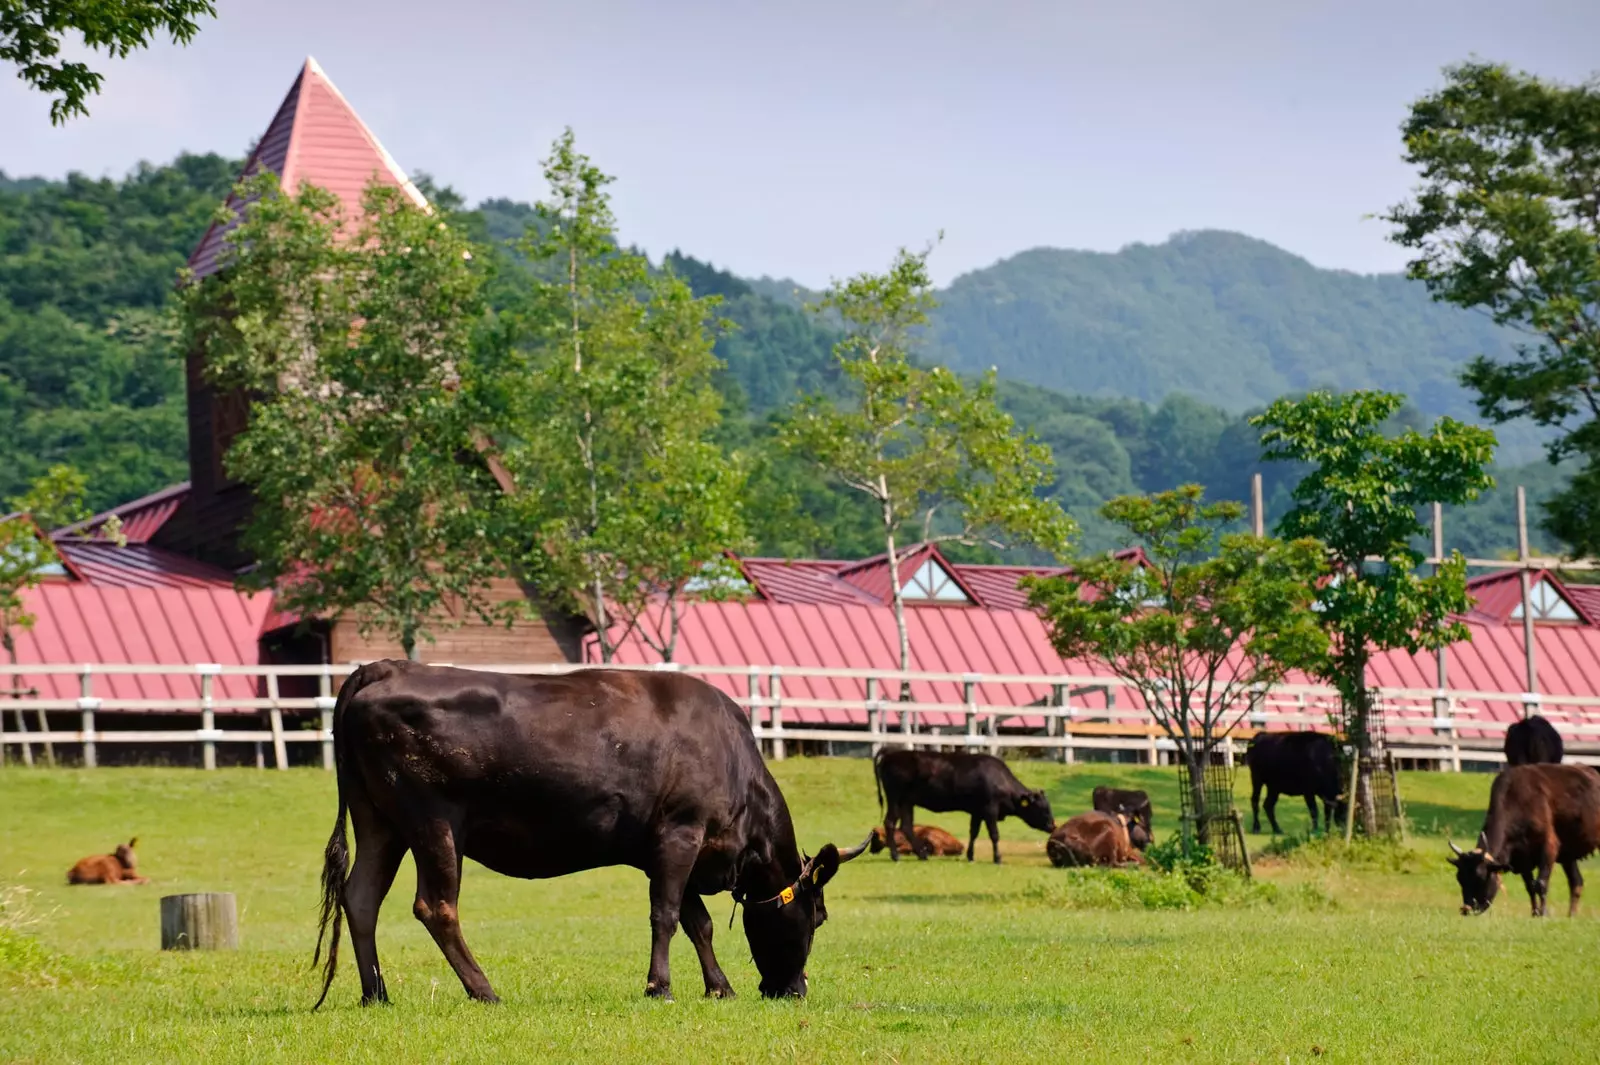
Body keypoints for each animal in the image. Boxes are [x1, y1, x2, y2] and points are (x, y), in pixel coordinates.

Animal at [308, 658, 864, 1010]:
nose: (795, 991)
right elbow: (666, 916)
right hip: (434, 822)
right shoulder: (679, 834)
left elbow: (697, 922)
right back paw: (484, 990)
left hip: (380, 821)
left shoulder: (667, 846)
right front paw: (659, 987)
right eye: (818, 917)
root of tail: (385, 667)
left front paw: (718, 987)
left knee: (361, 897)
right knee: (436, 906)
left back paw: (376, 993)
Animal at [870, 745, 1056, 863]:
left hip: (907, 802)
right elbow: (994, 834)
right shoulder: (990, 810)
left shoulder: (977, 811)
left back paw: (922, 855)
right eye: (1042, 808)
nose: (1052, 826)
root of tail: (892, 753)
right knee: (890, 823)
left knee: (906, 826)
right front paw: (997, 858)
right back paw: (896, 856)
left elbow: (973, 833)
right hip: (895, 798)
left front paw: (970, 856)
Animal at [1452, 757, 1600, 914]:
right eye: (1459, 878)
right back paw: (1571, 915)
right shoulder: (1522, 858)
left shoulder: (1549, 847)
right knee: (1576, 882)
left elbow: (1540, 884)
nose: (1466, 908)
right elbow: (1530, 886)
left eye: (1480, 877)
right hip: (1568, 856)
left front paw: (1544, 913)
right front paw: (1535, 913)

########################################

Exercise prompt: Say how many lines in the records hold the string "front". Give no other words.

Solution to this problem: 6